To further evaluate FTSM and STTC-CD, DS2 was split into six subdatasets of different sizes and the two algorithms were applied. It can be seen in Figure 8(b) that when the dataset is small, the runtimes of the two algorithms are almost the same. As dataset size increases, the gap becomes more obvious. This result is also consistent with the results for the other two datasets.

The performance of algorithms was further compared in terms of the SI index. The time dimension of the dataset is considered in the algorithm; therefore, the three-dimensional Euclidean distance combined with the time dimension is utilized as the distance measure of SI. Compared with DTW, MSM, and LCSS implemented by dynamic programming, FTSM only pruned away some unnecessary comparisons, which improved the running speed of the algorithm without affecting the accuracy of the algorithm. Based on FTSM, the proposed algorithm further reduces the number of point matching in similarity calculation, but it also affects the accuracy of the algorithm. Therefore, the SI index was used to compare the accuracy of FTSM and STTC-CD, and K-means was used as the benchmark algorithm. As illustrated in Figure 9, the proposed algorithm was compared with FTSM and K-means with different numbers of trajectories on DS1 and DS2. It can be observed that the SI of FTSM and STTC-CD are greater than the SI of K-means on both datasets, and most of the time, STTC-CD results are better than FTSM, which indicates that the proposed STTC-CD takes better account of time correlation.
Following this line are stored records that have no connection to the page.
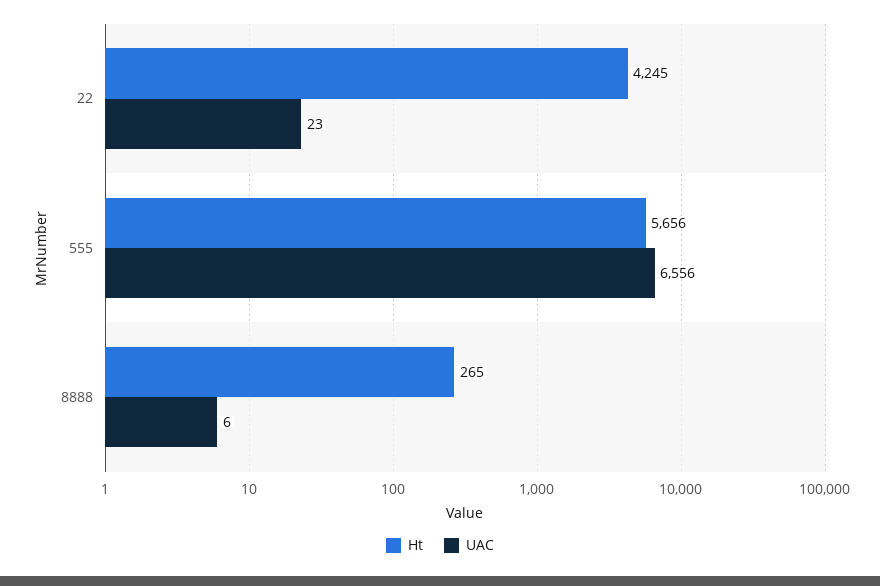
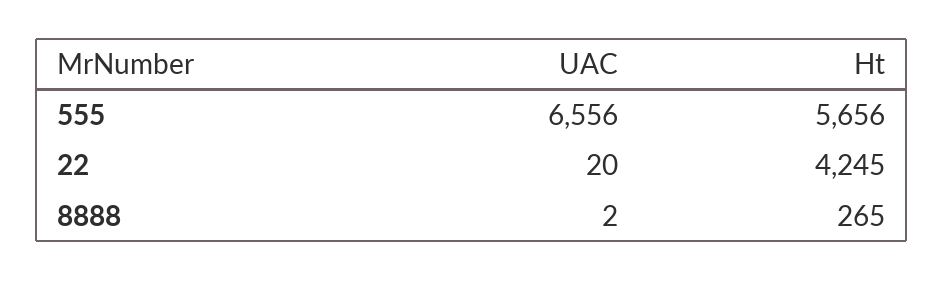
  {
    "Ht": {
      "22": 4245,
      "555": 5656,
      "8888": 265
    },
    "UAC": {
-     "22": 23,
+     "22": 20,
      "555": 6556,
-     "8888": 6
+     "8888": 2
    }
  }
The clustering results of FTSM and STTC-CD on DS1 are displayed using lines of different colors, while trajectories from the same cluster are represented using the same color. Figure 10(a) shows the clustering result of FTSM, and Figure 10(b) shows the clustering result of STTC-CD. It is found that FTSM does not discriminate in the time dimension. In contrast, the proposed algorithm has better results in the division of time levels.

6. Conclusion

This article presented an approach to spatiotemporal trajectory clustering based on community detection (STTC-CD), which is based on time slicing to reduce the time for similarity calculation. STTC-CD relies on a new trajectory representation, which enables various algorithms such as for community detection to be applied for trajectory clustering. Experimental results have shown that the proposed algorithm can effectively reduce runtimes on large datasets and that clustering results are more meaningful in the time dimension.

The approach proposed in this paper is designed to analyze and cluster trajectory data. An interesting research possibility for future work is to see this work as a building block to build a system for analyzing multimodal data consisting not only of trajectory but also text, video, and audio data. In particular, a hybrid system could be developed combining the proposed approach with a neural network or other machine learning models.

Data Availability

The T-drive dataset used to support the findings of this study has been deposited in the Microsoft Research Asia (doi:10.1145/2020408.2020462). The trucks dataset used to support the findings of this study is included within the article “Clustering Trajectories of Moving Objects in an Uncertain World” (doi:10.1109/ICDM.2009.57). The UCI dataset used to support the findings of this study has been feed by Android app called GoTrack. It is available at Google Play Store.

Conflicts of Interest

The authors declare that they have no conflicts of interest.

Acknowledgments

This research is sponsored by the Key Research and Development Program under Grant No. 2020YFS0169, Science and Technology Department of Sichuan Province and the Science and Technology Planning Project of Sichuan Province under Grant No. 2020YFG0054, and the Joint Funds of the Ministry of Education of China.